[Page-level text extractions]

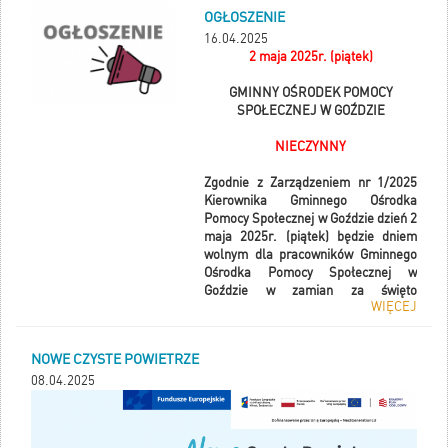
OPERATORA należy udzielenie
udostępniane wyłącznie firmom
OGŁOSZENIE
bezpłatnej pomocy Wnioskodawcom i
sprawdzonym, a wszelkie wątpliwości
Beneficjentom kwalifikującym się do
16.04.2025
powinny być zgłaszane do NFOŚiGW i
podwyższonego i najwyższego
2 maja 2025r. (piątek)
WFOŚiGW.
poziomu dofinansowania, w
Tylko aktywna postawa gminy
przygotowaniu i realizacji
GMINNY OŚRODEK POMOCY
pozwoli skutecznie chronić
przedsięwzięć mających na celu
SPOŁECZNEJ W GOŹDZIE
mieszkańców przed nadużyciami i
wymianę nieefektywnego źródła
wspierać wiarygodność programu.
ciepła oraz termomodernizację
NIECZYNNY
budynków mieszkalnych
jednorodzinnych z terenu gminy
Zgodnie z Zarządzeniem nr 1/2025
Gózd.
Kierownika Gminnego Ośrodka
Pomocy Społecznej w Goździe dzień 2
Operator programu „Czyste
maja 2025r. (piątek) będzie dniem
Powietrze” będzie prowadził
wolnym dla pracowników Gminnego
beneficjentów przez każdy etap
Ośrodka Pomocy Społecznej w
realizacji inwestycji – od podjęcia
Goździe w zamian za święto
WIĘCEJ
decyzji o rozpoczęciu realizacji, przez
przypadające w dniu 3 maja 2025r.
cały proces, aż do zakończenia
(sobota).
projektu i rozliczenia dotacji.
NOWE CZYSTE POWIETRZE
Wprowadzenie roli operatora ma na
08.04.2025
celu realną pomoc, szczególnie dla
osób starszych i ubogich, które mogą
mieć trudności z korzystaniem z
technologii oraz są narażone na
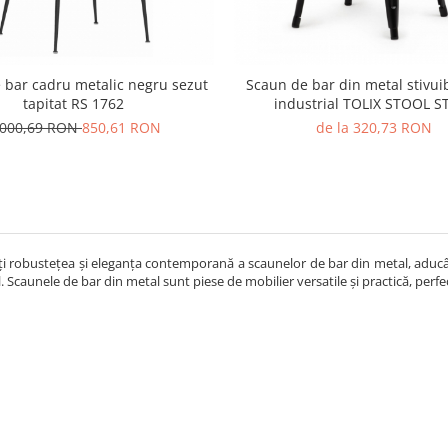
 bar cadru metalic negru sezut
Scaun de bar din metal stivuibi
tapitat RS 1762
industrial TOLIX STOOL S
.000,69 RON
850,61 RON
de la 320,73 RON
i robustețea și eleganța contemporană a scaunelor de bar din metal, aducând 
l. Scaunele de bar din metal sunt piese de mobilier versatile și practică, per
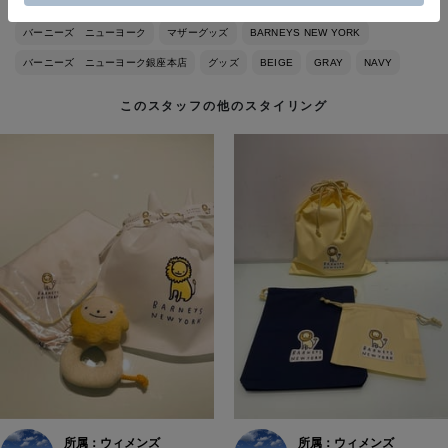
バーニーズ ニューヨーク
マザーグッズ
BARNEYS NEW YORK
バーニーズ ニューヨーク銀座本店
グッズ
BEIGE
GRAY
NAVY
このスタッフの他のスタイリング
所属：ウィメンズ
所属：ウィメンズ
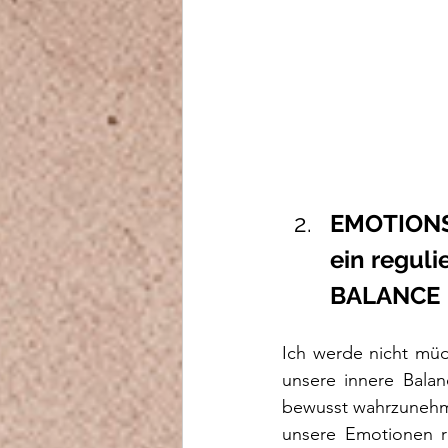
EMOTIONSR
ein regul
BALANCE 
Ich werde nicht müd
unsere innere Balan
bewusst wahrzunehme
unsere Emotionen re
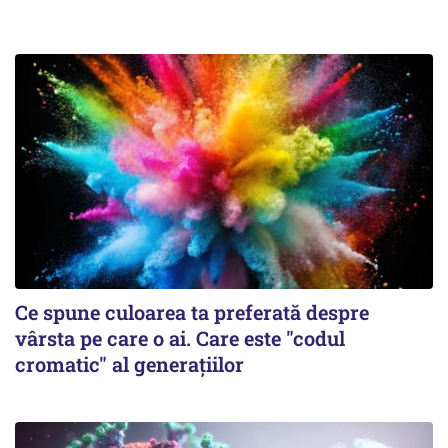
Ce spune culoarea ta preferată despre
vârsta pe care o ai. Care este "codul
cromatic" al generațiilor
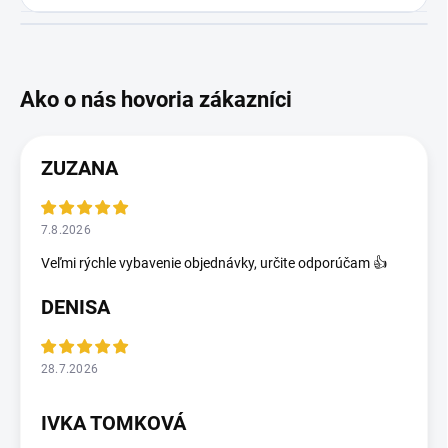
ZUZANA
7.8.2026
Veľmi rýchle vybavenie objednávky, určite odporúčam 👍
DENISA
28.7.2026
IVKA TOMKOVÁ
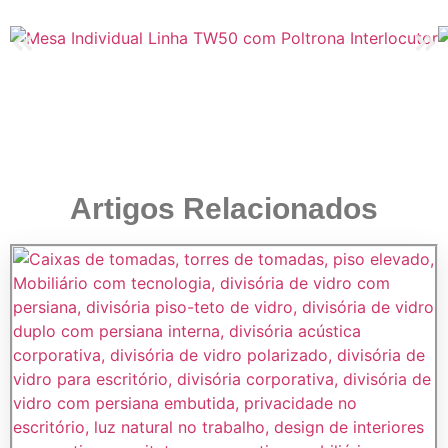
Artigos Relacionados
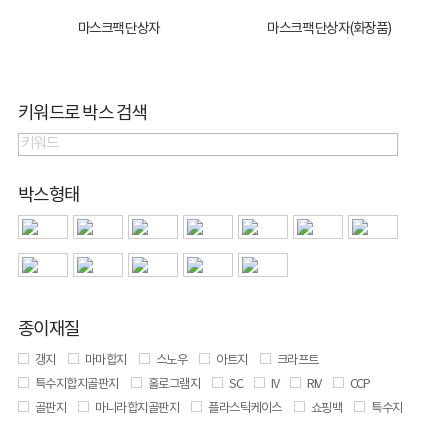
마스크팩 단상자
마스크팩 단상자(화장품)
키워드로 박스 검색
박스형태
종이재질
갱지
마마합지
스노우
아트지
크라프트
특수지합지골판지
홀로그램지
SC
IV
RIV
CCP
골판지
마니라합지골판지
플라스틱케이스
쇼핑백
특수지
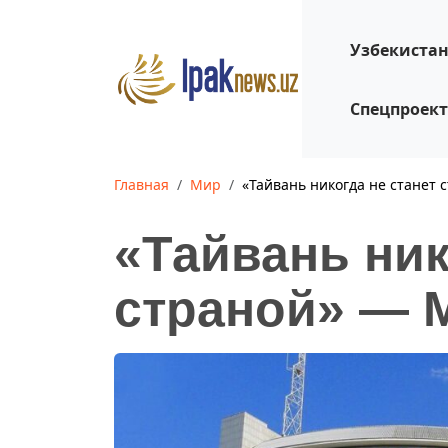
Узбекиста
Спецпроек
Главная
Мир
«Тайвань никогда не станет
«Тайвань ник
страной» —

— Task brief —
Word for word, give back each entry from above, but skip any picture.

— Answer area —
OPERATORA należy udzielenie
udostępniane wyłącznie firmom
OGŁOSZENIE
bezpłatnej pomocy Wnioskodawcom i
sprawdzonym, a wszelkie wątpliwości
Beneficjentom kwalifikującym się do
16.04.2025
powinny być zgłaszane do NFOŚiGW i
podwyższonego i najwyższego
2 maja 2025r. (piątek)
WFOŚiGW.
poziomu dofinansowania, w
Tylko aktywna postawa gminy
przygotowaniu i realizacji
GMINNY OŚRODEK POMOCY
pozwoli skutecznie chronić
przedsięwzięć mających na celu
SPOŁECZNEJ W GOŹDZIE
mieszkańców przed nadużyciami i
wymianę nieefektywnego źródła
wspierać wiarygodność programu.
ciepła oraz termomodernizację
NIECZYNNY
budynków mieszkalnych
jednorodzinnych z terenu gminy
Zgodnie z Zarządzeniem nr 1/2025
Gózd.
Kierownika Gminnego Ośrodka
Pomocy Społecznej w Goździe dzień 2
Operator programu „Czyste
maja 2025r. (piątek) będzie dniem
Powietrze” będzie prowadził
wolnym dla pracowników Gminnego
beneficjentów przez każdy etap
Ośrodka Pomocy Społecznej w
realizacji inwestycji – od podjęcia
Goździe w zamian za święto
WIĘCEJ
decyzji o rozpoczęciu realizacji, przez
przypadające w dniu 3 maja 2025r.
cały proces, aż do zakończenia
(sobota).
projektu i rozliczenia dotacji.
NOWE CZYSTE POWIETRZE
Wprowadzenie roli operatora ma na
08.04.2025
celu realną pomoc, szczególnie dla
osób starszych i ubogich, które mogą
mieć trudności z korzystaniem z
technologii oraz są narażone na
 bar cadru metalic negru sezut
Scaun de bar din metal stivuibi
tapitat RS 1762
industrial TOLIX STOOL S
.000,69 RON
850,61 RON
de la 320,73 RON
i robustețea și eleganța contemporană a scaunelor de bar din metal, aducând 
l. Scaunele de bar din metal sunt piese de mobilier versatile și practică, per
バーニーズ ニューヨーク
マザーグッズ
BARNEYS NEW YORK
バーニーズ ニューヨーク銀座本店
グッズ
BEIGE
GRAY
NAVY
このスタッフの他のスタイリング
所属：ウィメンズ
所属：ウィメンズ
EMOTIONSR
ein regul
BALANCE 
Ich werde nicht müd
unsere innere Balan
bewusst wahrzunehme
unsere Emotionen re
Ce spune culoarea ta preferată despre
vârsta pe care o ai. Care este "codul
cromatic" al generațiilor
ZUZANA
7.8.2026
Veľmi rýchle vybavenie objednávky, určite odporúčam 👍
DENISA
28.7.2026
IVKA TOMKOVÁ
Artigos Relacionados
마스크팩 단상자
마스크팩 단상자(화장품)
키워드로 박스 검색
박스형태
종이재질
갱지
마마합지
스노우
아트지
크라프트
특수지합지골판지
홀로그램지
SC
IV
RIV
CCP
골판지
마니라합지골판지
플라스틱케이스
쇼핑백
특수지
Узбекиста
Спецпроек
Главная
Мир
«Тайвань никогда не станет
«Тайвань ник
страной» —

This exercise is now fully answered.